Menurut Deputi Gubernur BI Bidang Pengaturan dan Penelitian Perbankan, Muliaman D Hadad, secara fundamental perbankan Tanah Air cukup kuat menghadapi ancaman dampak krisis yang melanda sejumlah negara, akhir-akhir ini. "Ini dilihat dari berbagai macam indikator," katanya saat ditemui sejumlah wartawan dalam diskusi Transparansi Produk Perlindungan dan Mediasi Nasabah Perbankan, Sabtu (24/9).
Baik aspek kecukupan modal (capital adequacy ratio atau CAR) dan likuiditas, perbankan nasional masih menunjukkan performa yang cukup baik. Hal ini juga terlihat dari jumlah kredit bermasalah yang minim. Dari rencanan bisnis bank (RBB), terjadi pertumbuhan kredit dari 23,5 persen menjadi 24,3 persen.

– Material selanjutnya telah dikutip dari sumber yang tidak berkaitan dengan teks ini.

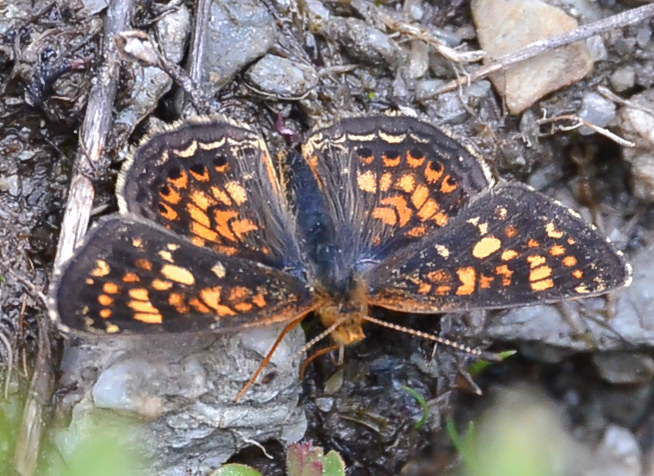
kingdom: Animalia
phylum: Arthropoda
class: Insecta
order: Lepidoptera
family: Nymphalidae
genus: Phyciodes
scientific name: Phyciodes tharos
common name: Pearl crescent
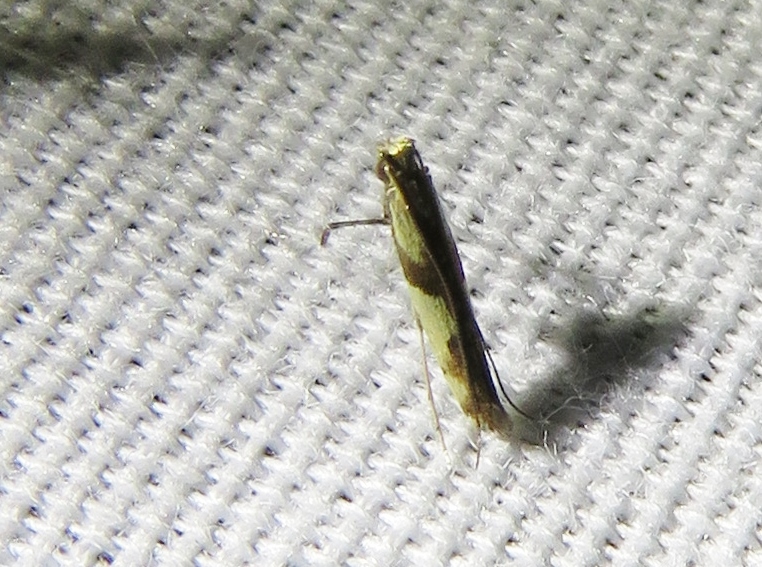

Peningkatan kredit terutama didominasi kredit produktif seperti investasi dan modal kerja. Hal ini menyebabkan edit value yang lebih banyak sehingga menambah agregat supply (pasokan).
Untuk kredit konsumsi, meski tak sebesar produktif, pertumbuhan juga dinilai masih wajar. "Di beberapa Bank Pembangunan Daerah (BPD) misalnya, kredit juga masih cukup baik," kata Hadad.
Ia mensinyalir pelunasan kredit terus berjalan melalui pemotongan gaji bulanan pegawai negeri sipil (PNS) karena rata-rata nasabah kredit ini berasal dari pemerintahan daerah. Sementara itu, eksposur perbankan nasional terhadap portopolio Eropa dan Amerika juga jauh di bawah lima persen. "Mudah-mudahan bisa fokus dan membantu mesin ekonomi nasional terus berjalan," ujarnya.
Meski demikian, kata dia, kehati-hatian masih harus dilakukan. Ancaman krisis global tidak bisa dianggap remeh mengingat adanya kemungkinan eskalasi persoalan di Eropa dan Amerika. Walau bukan dampak langsung, dampak tak langsung bisa saja terjadi.
Untuk modal misalnya, perbankan harus mampu menjaga kecukupan modal sesuai dengan angka yang dipatok BI yakni 17 persen. Namun belum ada agenda untuk meningkatkan batas minimal rasio kecukupan modal dalam waktu dekat.